Records to process:
=== Section Start ===

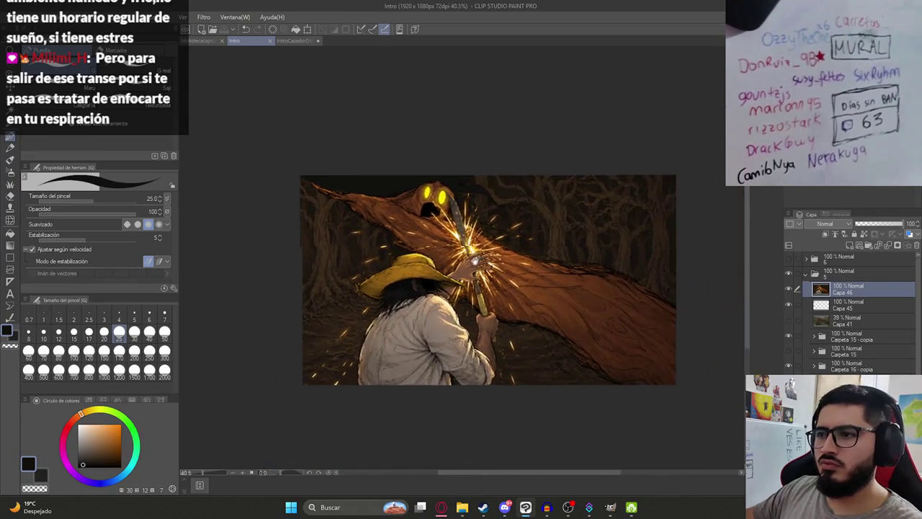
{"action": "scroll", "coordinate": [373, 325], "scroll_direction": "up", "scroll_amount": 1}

=== Section End ===
=== Section Start ===

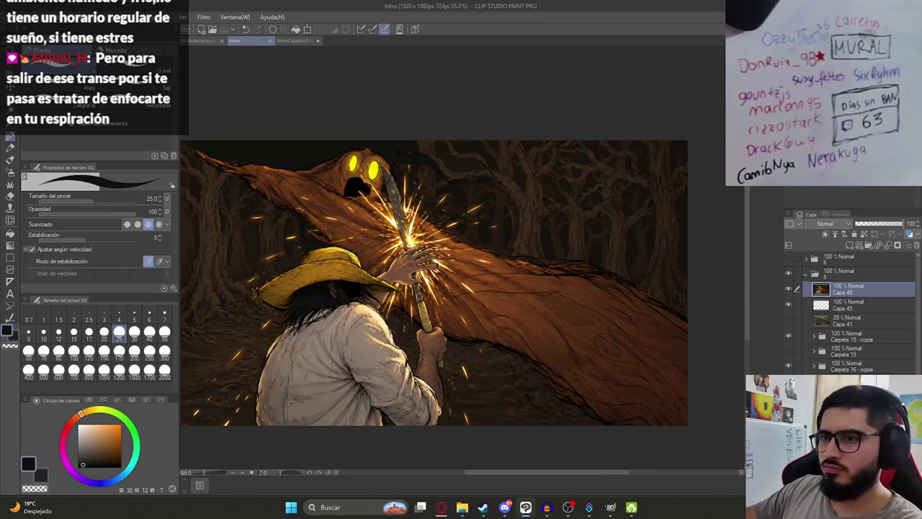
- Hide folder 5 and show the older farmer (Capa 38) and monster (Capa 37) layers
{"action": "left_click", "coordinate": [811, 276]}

=== Section End ===

Brief:
Search the entries for the string "action". Copy every line that has it.

Response to this exercise:
{"action": "scroll", "coordinate": [373, 325], "scroll_direction": "up", "scroll_amount": 1}
{"action": "left_click", "coordinate": [811, 276]}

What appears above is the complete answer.